▸ Aim of the exercise:
Resume the holiday garden book roundup after its last sentence.

▸ Passage shown:

········

In the days leading up to the holidays, on-line booksellers make it convenient, and sometimes economical, to take advantage of their services. Look for free shipping, expedited shipping, gift-wrapping, and good buys on gift certificates.

Most gardeners rely on books packed full of critical and idea-provoking information. A carefully chosen up-to-date book or gift certificate delights even the most hard to please. Here are five horticulture books that demonstrate current offerings:

Garden Design Books

  • Gardening with Shape, Line and Texture: A Plant Design Sourcebook, 2009, Timber Press, Portland, OR 9720, written by British landscape designer Linden Hawthorne, links traditional garden design books and plant encyclopedias. Hawthorne emphasizes plant shape in landscape design and uses color as a minor design factor. Part 1 examines how principles of art apply to plant arrangement. The author also looks at fundamental plant shapes and how they affect finished landscape designs. Part 2 is a resource of plants alphabetically listed within each plant shape category.
  • Gorgeous Garden Railways, 2006, Kalmbach Publishers, Waukesha, WI 53187 by founder and editor of Garden Railways magazine Marc Horovitz and horticultural editor of Garden Railways Pat Hayward. This is not a how-do-it but is according to the publishers ” a table top photo book about some very good looking garden railroads.” Railway gardening combines model railroading and designed gardening. Rather than just a collection of garden photos, the book is a practical inspiration for landscape gardeners intrigued by adding scale-model railroads to parts of their garden designs. Gorgeous Garden Railways is a paperback measuring 10″ x 10″ in size includes over 130 photographs on high quality paper.
  • The Well-Designed Mixed Garden: Building Beds and Borders with Trees, Shrubs, Perennials, Annuals, and Bulbs by garden designer, writer and speaker Tracy DiSabato-Aust, now in paperback (2009), follows the well-received hardcover edition. This format joins DiSabato-Aust’s 50 High-Impact, Low-Care Garden Plants and The Well-Tended Perennial Garden: Planting & Pruning Techniques also produced by Timber Press. This book contains chapters on color theory, plant sizes and spacing, plant maintenance, and instructions on plan construction. DiSabato-Aust uses examples from her own garden as well as other American Midwest locations; however, they are all valid for other locales. There is a section of plant combinations that are illustrated and then deconstructed, with explanations of why the groupings work. This book is meticulously researched and precisely organized. It is a learning tool for newcomers to landscape design and a versatile reference for veteran landscape gardeners.

········

▸ Data extract:
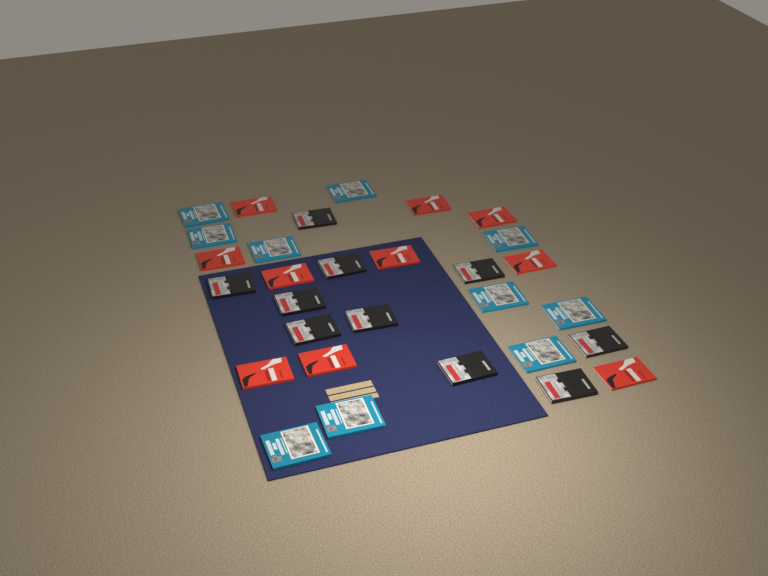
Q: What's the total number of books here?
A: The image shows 30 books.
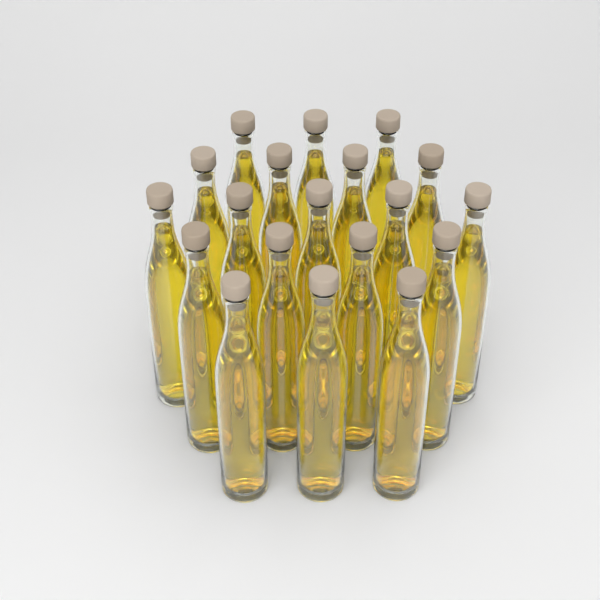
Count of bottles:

········

▸ Task output:
Tree Books

  • The 6th edition of Michael A. Dirr’s Manual of Woody Landscape Plants: Their Identification, Ornamental Characteristics, Culture, Propagation and Uses, 2009, Stipes Publishing, Champaign, IL, 61820, is now available in both hardcover and paper. Dirr, University of GA horticulture professor emeritus, includes in this long-awaited edition taxonomic verifications using the GRIN taxonomic data base (germplasm resources information network); the addition of over 2,000 new species and cultivars, trademark names and patent numbers, and expanded descriptions. This edition includes notes and observations from Dirr’s 1999 sabbatical to England’s Hillier Arboretum and 112 gardens and nurseries. The Chronicle of Higher Education calls this major revision ‚”A Horticulture Bible.” It is an expensive but thoughtful gift for discerning landscape gardeners.

Flower Books

  • Allan M. Armitage’s 3rd edition of Herbaceous Perennial Plants: A Treatise on Their Identification Culture, and Garden Attributes (2008), Stipes Publishing, available in hardcover and paper, joins his other books published by Timber Press and Stipes Publishing Co. ‚”The Big Perennial Book” is how many perennial plant enthusiasts refer to this latest edition. It includes dozens of new genera, 3,600 species and hundreds of new cultivars that did not exist in 1997 and up-to-date taxonomic changes in over 1100 pages. This edition includes Armitage-style observations of plant performance, cultivar selection and current taxonomy, and color photos and line illustrations throughout the text. The American Horticulture Society designated Armitage’s first edition of Herbaceous Perennial Plants: A Treatise on Their Identification Culture, and Garden Attributes as “one of the best 75 books written in the last 75 years.” The third edition continues Armitage’s high standards and gives the impression of being an even better problem-solving and inspirational tool for landscape gardeners!